*** Opening of Data excerpts ***

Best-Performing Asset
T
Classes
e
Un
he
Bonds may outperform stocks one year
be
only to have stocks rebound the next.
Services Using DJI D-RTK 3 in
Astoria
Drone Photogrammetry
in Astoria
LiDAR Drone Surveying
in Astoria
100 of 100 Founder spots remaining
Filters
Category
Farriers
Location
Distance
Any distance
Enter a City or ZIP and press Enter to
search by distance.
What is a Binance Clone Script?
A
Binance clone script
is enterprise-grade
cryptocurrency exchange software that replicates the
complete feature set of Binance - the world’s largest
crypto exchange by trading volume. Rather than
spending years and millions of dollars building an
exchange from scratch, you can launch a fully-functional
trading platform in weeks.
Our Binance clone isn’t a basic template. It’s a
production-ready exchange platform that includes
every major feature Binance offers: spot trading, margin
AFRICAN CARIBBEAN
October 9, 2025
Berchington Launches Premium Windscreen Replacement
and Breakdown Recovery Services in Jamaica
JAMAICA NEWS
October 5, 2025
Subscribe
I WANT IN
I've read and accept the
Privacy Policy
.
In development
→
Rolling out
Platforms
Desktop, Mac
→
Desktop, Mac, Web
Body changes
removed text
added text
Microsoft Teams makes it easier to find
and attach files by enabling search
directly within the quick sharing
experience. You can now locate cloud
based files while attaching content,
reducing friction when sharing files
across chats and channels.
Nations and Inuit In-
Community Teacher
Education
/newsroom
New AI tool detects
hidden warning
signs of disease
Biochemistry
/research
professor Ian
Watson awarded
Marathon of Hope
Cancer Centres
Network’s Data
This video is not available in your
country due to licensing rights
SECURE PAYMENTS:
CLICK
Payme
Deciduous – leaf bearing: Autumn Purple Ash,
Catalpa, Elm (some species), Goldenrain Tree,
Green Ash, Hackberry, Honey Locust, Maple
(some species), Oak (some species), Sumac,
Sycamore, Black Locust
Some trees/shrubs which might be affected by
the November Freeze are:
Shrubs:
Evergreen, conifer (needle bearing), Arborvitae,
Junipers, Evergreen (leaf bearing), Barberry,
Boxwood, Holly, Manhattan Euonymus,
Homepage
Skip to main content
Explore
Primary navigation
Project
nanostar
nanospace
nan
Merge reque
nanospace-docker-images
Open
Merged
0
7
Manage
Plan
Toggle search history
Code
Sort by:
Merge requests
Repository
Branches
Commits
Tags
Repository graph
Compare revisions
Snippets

*** Close of Data excerpts ***

● What needs to be done: Locate each line in the data above that contains the string "feature", and copy every such line in full. The match is case-sensitive.

● Answer box:
complete feature set of Binance - the world’s largest
every major feature Binance offers: spot trading, margin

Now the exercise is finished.